Evaluation of corneal biochemical properties and measurements of the IOPcc are thought to be useful for diagnosis and treatment of glaucoma. GT measurements are known to be influenced by the CCT.3 The IOP is overestimated in thick corneas and underestimated in thin corneas. Factors other than CCT, such as corneal hydration, connective tissue composition, and bioelasticity, are likely to contribute to the response of the corneoscleral shell to the force applied during the measurement of IOP.11 The ORA and Reichert 7CR provide IOPcc measurements that take these corneal biomechanical properties into consideration. The IOPcc measurements are not associated with the CCT, corneal curvature, axial length, or age.9 On the other hand, the difference between the GT and IOPcc is significantly associated with CCT.11 Congdon et al11 also reported that lower CH, but not CCT, was associated with progression of visual field deterioration in glaucoma patients. Touboul et al10 reported that CH values were lower in glaucomatous eyes than in normal eyes.
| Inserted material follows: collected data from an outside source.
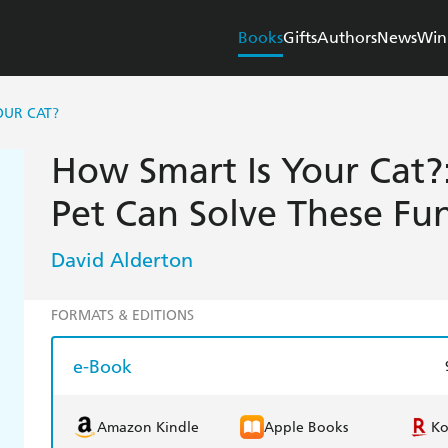
Books
Gifts
Authors
News
Win
OUR CAT?
How Smart Is Your Cat?:
Pet Can Solve These Fun
David Alderton
FORMATS & EDITIONS
e-Book
Amazon Kindle
Apple Books
K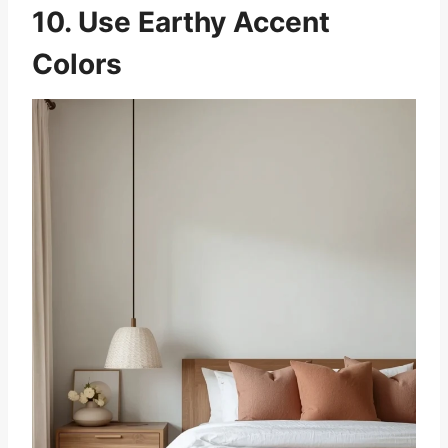
10. Use Earthy Accent
Colors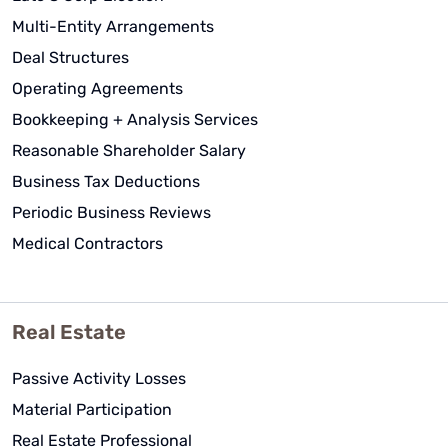
Multi-Entity Arrangements
Deal Structures
Operating Agreements
Bookkeeping + Analysis Services
Reasonable Shareholder Salary
Business Tax Deductions
Periodic Business Reviews
Medical Contractors
Real Estate
Passive Activity Losses
Material Participation
Real Estate Professional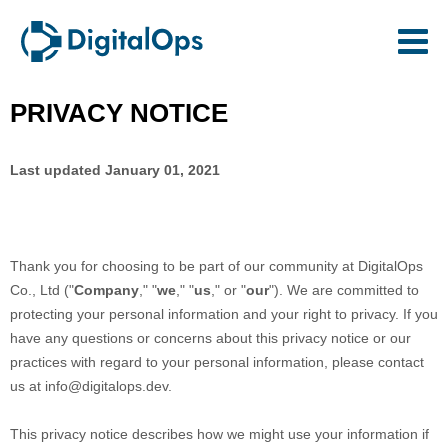
PRIVACY NOTICE
Last updated
January 01, 2021
Thank you for choosing to be part of our community at
DigitalOps
Co., Ltd
("
Company
," "
we
," "
us
," or "
our
"). We are committed to
protecting your personal information and your right to privacy. If you
have any questions or concerns about this privacy notice or our
practices with regard to your personal information, please contact
us at
info@digitalops.dev
.
This privacy notice describes how we might use your information if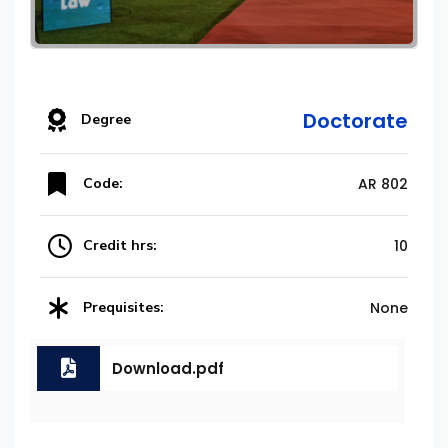
Doctorate
Degree
Code:
AR 802
Credit hrs:
10
Prequisites:
None
Download.pdf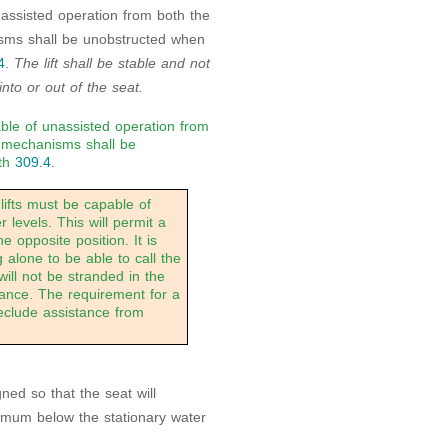
nassisted operation from both the
isms shall be unobstructed when
4
.
The lift shall be stable and not
to or out of the seat.
able of unassisted operation from
g mechanisms shall be
ith
309.4
.
lifts must be capable of
levels. This will permit a
he opposite position. It is
alone to be able to call the
 will not be stranded in the
tance. The requirement for a
reclude assistance from
gned so that the seat will
mum below the stationary water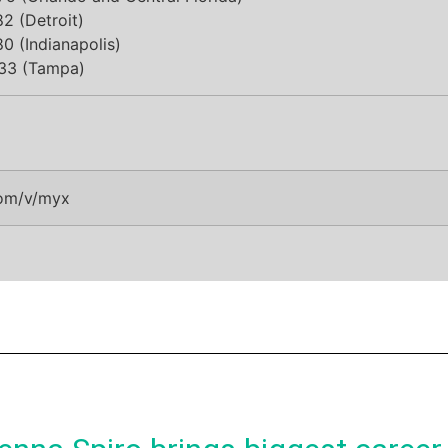
2 (Detroit)
0 (Indianapolis)
33 (Tampa)
om/v/myx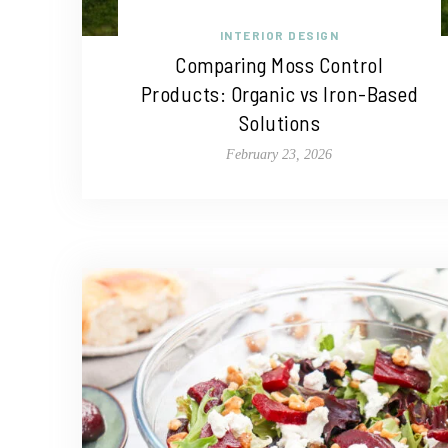
INTERIOR DESIGN
Comparing Moss Control
Products: Organic vs Iron-Based
Solutions
February 23, 2026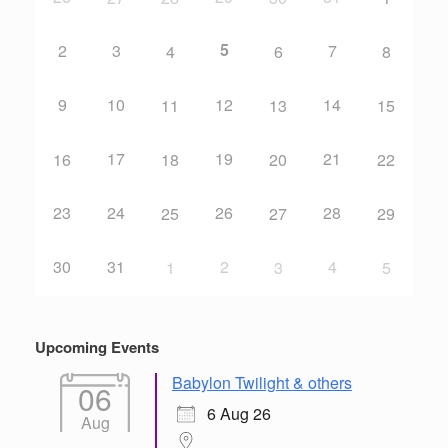
5
2
3
7
4
6
8
9
10
12
14
11
13
15
17
19
21
16
18
20
22
23
24
26
28
25
27
29
30
31
2
4
1
3
5
Upcoming Events
Babylon Twilight & others
06
6 Aug 26
Aug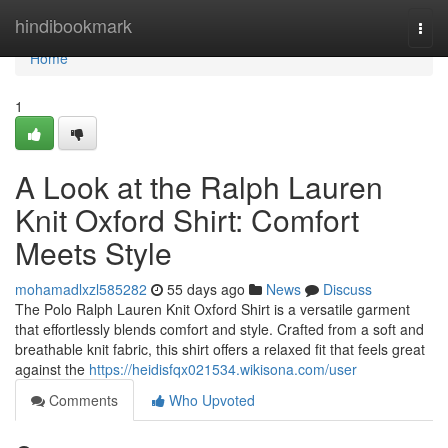
Home
hindibookmark
Togg
navi
Home
1
A Look at the Ralph Lauren
Knit Oxford Shirt: Comfort
Meets Style
mohamadlxzl585282
55 days ago
News
Discuss
The Polo Ralph Lauren Knit Oxford Shirt is a versatile garment
that effortlessly blends comfort and style. Crafted from a soft and
breathable knit fabric, this shirt offers a relaxed fit that feels great
against the
https://heidisfqx021534.wikisona.com/user
Comments
Who Upvoted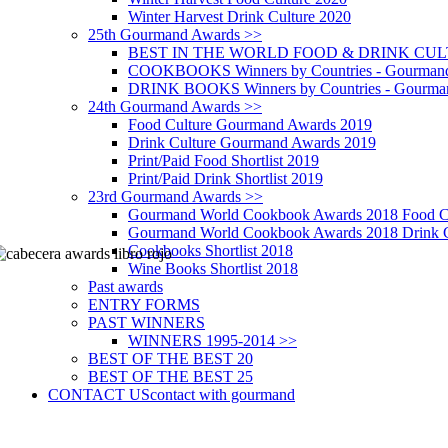
Winter Harvest Drink Culture 2020
25th Gourmand Awards >>
BEST IN THE WORLD FOOD & DRINK CULTU
COOKBOOKS Winners by Countries - Gourmand
DRINK BOOKS Winners by Countries - Gourma
24th Gourmand Awards >>
Food Culture Gourmand Awards 2019
Drink Culture Gourmand Awards 2019
Print/Paid Food Shortlist 2019
Print/Paid Drink Shortlist 2019
23rd Gourmand Awards >>
Gourmand World Cookbook Awards 2018 Food C
Gourmand World Cookbook Awards 2018 Drink C
Cookbooks Shortlist 2018
Wine Books Shortlist 2018
Past awards
ENTRY FORMS
PAST WINNERS
WINNERS 1995-2014 >>
BEST OF THE BEST 20
BEST OF THE BEST 25
CONTACT US
contact with gourmand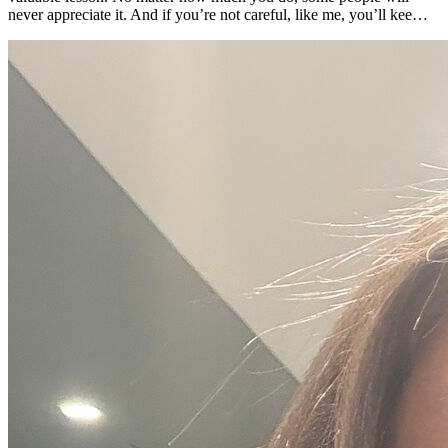
never appreciate it. And if you’re not careful, like me, you’ll kee…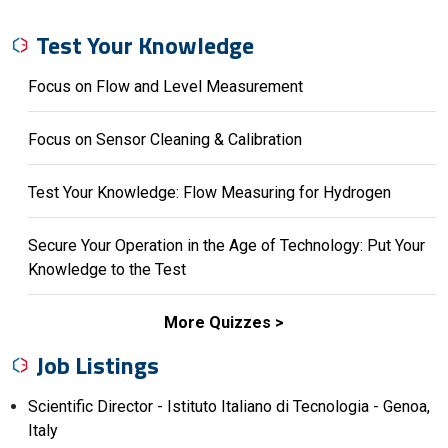
Test Your Knowledge
Focus on Flow and Level Measurement
Focus on Sensor Cleaning & Calibration
Test Your Knowledge: Flow Measuring for Hydrogen
Secure Your Operation in the Age of Technology: Put Your
Knowledge to the Test
More Quizzes
Job Listings
Scientific Director - Istituto Italiano di Tecnologia - Genoa,
Italy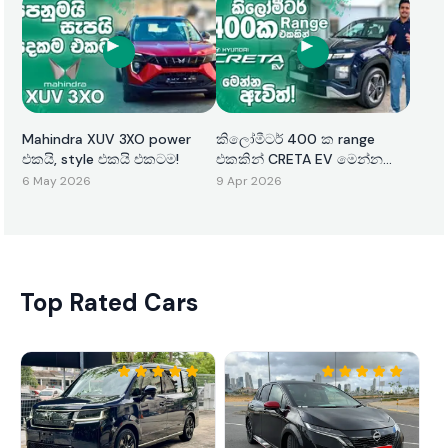
Mahindra XUV 3XO power
කිලෝමීටර් 400 ක range
එකයි, style එකයි එකටම!
එකකින් CRETA EV මෙන්න
ඇවිත්!
6 May 2026
9 Apr 2026
Top Rated Cars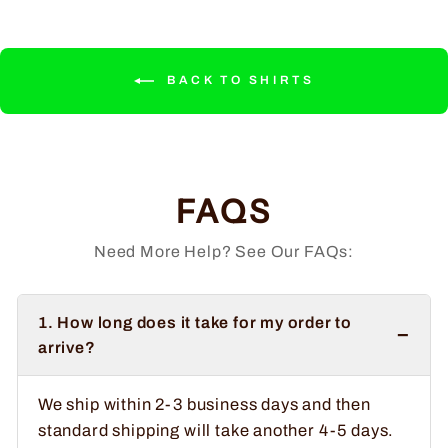
BACK TO SHIRTS
FAQS
Need More Help? See Our FAQs:
1. How long does it take for my order to
−
arrive?
We ship within 2-3 business days and then
standard shipping will take another 4-5 days.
However, IOP measurements using the ORA and the Reichert 7CR are technically and theoretically based on IOP measurements using an NCT.
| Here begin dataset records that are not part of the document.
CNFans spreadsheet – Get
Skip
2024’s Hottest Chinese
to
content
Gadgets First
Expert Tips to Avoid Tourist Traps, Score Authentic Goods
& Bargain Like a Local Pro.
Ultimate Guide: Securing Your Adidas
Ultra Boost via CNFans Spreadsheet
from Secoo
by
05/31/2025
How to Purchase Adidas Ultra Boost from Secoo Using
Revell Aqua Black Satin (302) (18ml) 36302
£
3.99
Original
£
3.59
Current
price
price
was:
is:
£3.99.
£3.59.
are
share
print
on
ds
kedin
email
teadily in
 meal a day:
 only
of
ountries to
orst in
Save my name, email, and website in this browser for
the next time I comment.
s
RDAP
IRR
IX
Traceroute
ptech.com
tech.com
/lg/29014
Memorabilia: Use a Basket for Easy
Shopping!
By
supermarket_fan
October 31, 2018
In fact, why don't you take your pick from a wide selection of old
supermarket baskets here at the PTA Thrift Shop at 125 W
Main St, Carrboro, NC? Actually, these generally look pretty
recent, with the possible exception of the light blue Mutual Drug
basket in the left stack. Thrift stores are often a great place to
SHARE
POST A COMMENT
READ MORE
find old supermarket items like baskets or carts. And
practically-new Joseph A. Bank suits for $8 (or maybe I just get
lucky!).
NCTs are useful devices for the diagnosis and treatment of glaucoma because an NCT allows easy and low invasive measurements; however, it is also considered as a screening device because it is less accurate than GAT for a number of reasons.13 First, the time interval for an average NCT measurement is 1–3 ms (500th of the cardiac cycle) and is random with respect to the phase of the cardiac cycle, so that the ocular pulse becomes a significant variable. That is, unlike with some tonometers, the value cannot be averaged.16 This ocular pulse wave is thought to be a major cause of IOP fluctuation, amounting to ~1–3 mmHg.17 Second, the NCT is less reliable in patients with elevated IOP since studies comparing it with GAT have shown poor correlations in the higher pressure ranges.13,18,19 Third, the NCT is limited by an abnormal cornea or poor fixation, which may interfere with accurate pressure measurements. Fourth, the NCT is more susceptible to corneal elasticity than the GAT.20 Therefore, IOP measurements by the ORA or the Reichert 7CR, which are based on the principles of the NCT, may exhibit lower measurement accuracy than those by the GAT. In other words, by correcting for corneal biomechanical properties using the GAT rather than the NCT, IOP measurements may be more accurate than obtained using the ORA or Reichert 7CR.
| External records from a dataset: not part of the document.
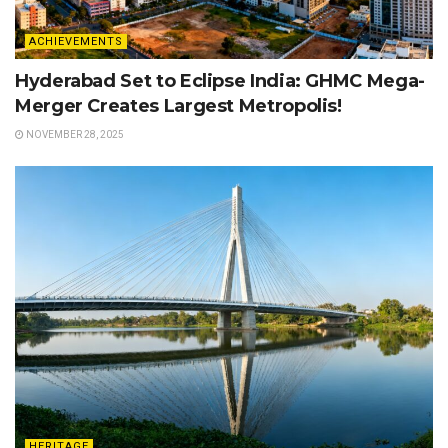
ACHIEVEMENTS
Hyderabad Set to Eclipse India: GHMC Mega-
Merger Creates Largest Metropolis!
NOVEMBER 28, 2025
HERITAGE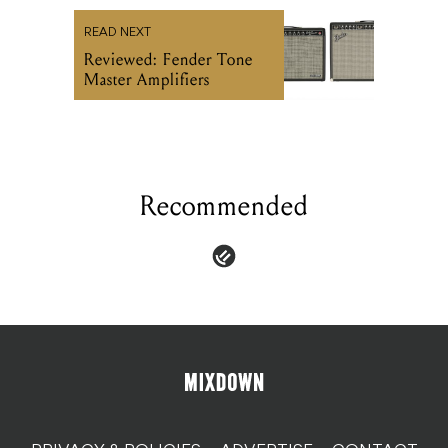
READ NEXT
Reviewed: Fender Tone
Master Amplifiers
Recommended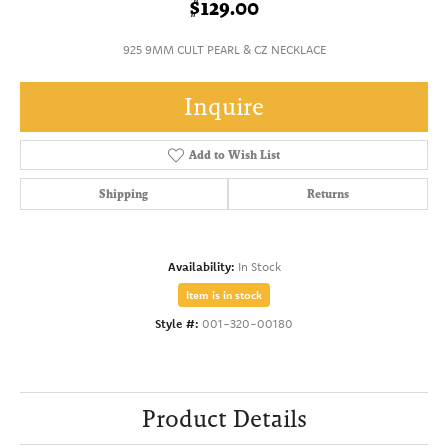
$129.00
925 9MM CULT PEARL & CZ NECKLACE
Inquire
Add to Wish List
Shipping
Returns
Availability:
In Stock
Item is in stock
Style #:
001-320-00180
Product Details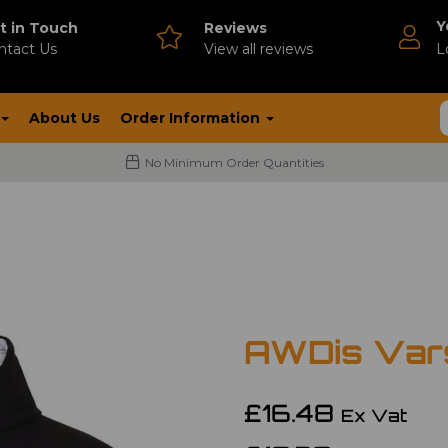
Y
t in Touch
Reviews
ntact Us
V
iew all reviews
L
About Us
Order Information
No Minimum Order Quantities
AWDis Vars
£16.48
Ex Vat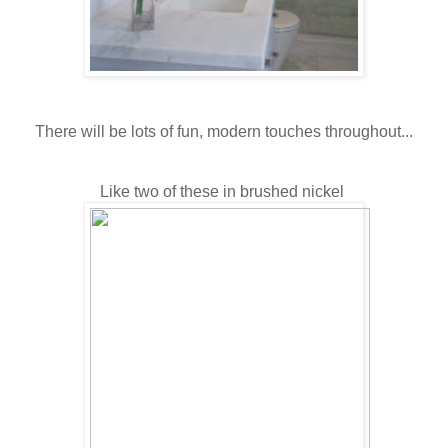
There will be lots of fun, modern touches throughout...
Like two of these in brushed nickel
There are several limitations to this study. First, participants in this study were limited to only Japanese patients with POAG. There is a difference in CH values between eyes with glaucoma and normal eyes.10 Additionally, CH measurements differ significantly between Black, Hispanic, and White subjects, independent of CCT.21 Therefore, our limited study population may have affected the results. Second, patients in this study were treated with IOP-lowering therapy. Antiglaucoma medications not only lower IOP but may also affect the corneal biomechanical properties. Wu et al22 reported that latanoprost affected the function of cultured porcine corneal stromal cells. Therefore, there is a need to consider the impact of antiglaucoma medication on corneal biomechanical properties. Third, CH and CRF cannot be calculated by the Reichert 7CR. For this reason, the IOP calculated by the CT-1P and GAT could not be adjusted by CH or CRF in this study. Further studies using the ORA are needed to investigate the relationship between tonometers and adjustment methods.

Conclusion

We investigated the correlation coefficients between IOP before and after adjusting for CCT and corneal biomechanical properties. The IOP adjusted by CCT or corneal biomechanical properties was influenced more by the measurement instrument itself than by the adjustment methods used in the eyes of patients with POAG. Therefore, the IOPs measured with different instruments are interchangeable.

Disclosure

The authors report no conflicts of interest in this work.